In the beginning, the Forge was formless and void, and there were no modules. Everyone wrote their own code for everything, and the devops faithful were sorely oppressed, reinventing many wheels.

In those days, the idea of modules was conceived. The modules of that day were built using the features then abroad in the land, such as the import function, which has since departed. But with code sharing came name collisions, and to that, the people responded with namespacing. And Reductive Labs looked on namespacing and saw that it was good.

But not everything was clear to Reductive or the people, and in ignorance, Reductive brought forth relative name resolution. And relative name resolution scrutinized names and namespaces very deeply, attempting to resolve even qualified names relative to every namespace in scope. Some of the people rejoiced at the convenience, but the wise among them soon grew troubled. It became clear to them that relative name resolution looked too deeply and saw too much. It sometimes saw things it was not meant to see, and opened paths for the faithful to fall into error.

So the wise intervened. They proclaimed that relative namespacing should be shackled and overcome, tamed by feeding it only names anchored to the one true anonymous namespace, that which existed before anything else Puppet.
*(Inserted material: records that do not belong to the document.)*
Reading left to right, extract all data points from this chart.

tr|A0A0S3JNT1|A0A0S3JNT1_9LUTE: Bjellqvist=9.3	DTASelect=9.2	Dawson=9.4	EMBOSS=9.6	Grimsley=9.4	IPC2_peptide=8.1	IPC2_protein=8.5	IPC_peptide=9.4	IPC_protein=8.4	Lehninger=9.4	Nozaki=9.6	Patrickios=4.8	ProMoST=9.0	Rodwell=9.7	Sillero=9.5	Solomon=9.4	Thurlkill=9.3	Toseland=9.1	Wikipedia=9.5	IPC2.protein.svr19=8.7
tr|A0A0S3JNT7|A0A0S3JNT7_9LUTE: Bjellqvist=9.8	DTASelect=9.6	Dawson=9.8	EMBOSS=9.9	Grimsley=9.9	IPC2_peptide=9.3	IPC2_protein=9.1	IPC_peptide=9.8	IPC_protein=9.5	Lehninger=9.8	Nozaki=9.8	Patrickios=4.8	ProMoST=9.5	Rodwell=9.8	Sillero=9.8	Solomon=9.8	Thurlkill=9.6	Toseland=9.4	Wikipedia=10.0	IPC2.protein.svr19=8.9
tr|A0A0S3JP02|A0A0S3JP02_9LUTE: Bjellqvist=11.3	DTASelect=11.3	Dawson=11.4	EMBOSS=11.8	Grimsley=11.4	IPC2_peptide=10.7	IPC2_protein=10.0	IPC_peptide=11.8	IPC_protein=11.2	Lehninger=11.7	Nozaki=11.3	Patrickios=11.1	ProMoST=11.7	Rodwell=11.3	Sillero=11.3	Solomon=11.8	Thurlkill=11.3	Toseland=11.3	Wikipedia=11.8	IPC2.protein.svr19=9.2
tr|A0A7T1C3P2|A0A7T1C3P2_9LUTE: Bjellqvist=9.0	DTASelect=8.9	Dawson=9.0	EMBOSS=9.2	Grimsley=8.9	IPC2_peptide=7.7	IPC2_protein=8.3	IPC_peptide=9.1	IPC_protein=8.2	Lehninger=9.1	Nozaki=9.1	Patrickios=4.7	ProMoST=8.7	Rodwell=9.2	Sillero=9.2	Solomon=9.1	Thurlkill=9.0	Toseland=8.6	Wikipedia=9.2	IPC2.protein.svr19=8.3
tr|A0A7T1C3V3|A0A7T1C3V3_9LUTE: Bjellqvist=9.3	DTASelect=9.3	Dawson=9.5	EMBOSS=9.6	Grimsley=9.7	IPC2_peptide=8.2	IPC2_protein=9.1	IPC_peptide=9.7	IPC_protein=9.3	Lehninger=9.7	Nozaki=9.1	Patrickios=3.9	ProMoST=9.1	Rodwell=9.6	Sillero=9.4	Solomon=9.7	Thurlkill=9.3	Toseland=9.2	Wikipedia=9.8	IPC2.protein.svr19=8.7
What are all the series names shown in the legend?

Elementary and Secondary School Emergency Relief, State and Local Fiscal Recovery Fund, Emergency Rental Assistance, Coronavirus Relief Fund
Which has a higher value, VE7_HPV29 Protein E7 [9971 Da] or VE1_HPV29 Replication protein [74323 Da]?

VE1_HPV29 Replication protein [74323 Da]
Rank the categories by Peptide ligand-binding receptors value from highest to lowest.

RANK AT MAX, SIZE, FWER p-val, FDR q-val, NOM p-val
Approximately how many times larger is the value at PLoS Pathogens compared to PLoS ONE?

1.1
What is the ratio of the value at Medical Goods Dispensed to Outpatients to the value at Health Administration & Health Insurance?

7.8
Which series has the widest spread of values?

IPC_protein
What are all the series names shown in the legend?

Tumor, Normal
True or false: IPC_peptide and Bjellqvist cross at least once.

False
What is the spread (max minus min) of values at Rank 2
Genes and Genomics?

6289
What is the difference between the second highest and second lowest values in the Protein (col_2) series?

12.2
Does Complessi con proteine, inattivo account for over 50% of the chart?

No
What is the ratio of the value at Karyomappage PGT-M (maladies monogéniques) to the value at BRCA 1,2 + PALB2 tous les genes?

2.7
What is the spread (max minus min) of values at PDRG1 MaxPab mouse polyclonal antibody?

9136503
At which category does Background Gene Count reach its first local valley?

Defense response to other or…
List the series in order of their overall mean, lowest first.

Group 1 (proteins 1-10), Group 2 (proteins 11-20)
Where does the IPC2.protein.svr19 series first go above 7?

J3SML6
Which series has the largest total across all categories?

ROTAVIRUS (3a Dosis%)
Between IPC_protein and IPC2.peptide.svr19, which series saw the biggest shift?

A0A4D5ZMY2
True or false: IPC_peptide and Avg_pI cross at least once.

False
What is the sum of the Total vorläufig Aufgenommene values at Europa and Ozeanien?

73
And the form of the shackles was the leading double colon, ::. And although relative name resolution often performed the same work unshackled, many heeded the wise, and were praised for it.

And Reductive, then naming itself Puppet Labs, regretted creating relative name resolution and urged the people to follow the counsel of the wise. But when it brought forth the Third Age of Puppet, it could not bring itself to trouble those among the people who paid no attention, so it allowed relative name resolution to live.

But at the dawn of the Fourth Age, Puppet, no longer labs, found the courage to at last slay relative name resolution, and it was no more. Since that day, Puppet no longer urges the leading double colon on purveyors and users of classes and types, yet it honors the legacy of past wisdom, and has pity on those who are slow to unlearn it.

Yet Puppet, in its merciful beneficence, has chosen class variables from among all named things as the only ones to bear two names. They have scopes that transcend namespace, and in their scopes they may be known by the simple names of their definitions. Like all named things, however, they can be known anywhere by their namespaced names, formed from their simple names and their class names, in either form. But what, then, of the variables of the top scope? By what name can they be known when they are hidden in the shadows? Here the leading double colon yet serves. Its mark of the top scope is not redundant for variables, and some among the wise make their code clear by using it always for such variables.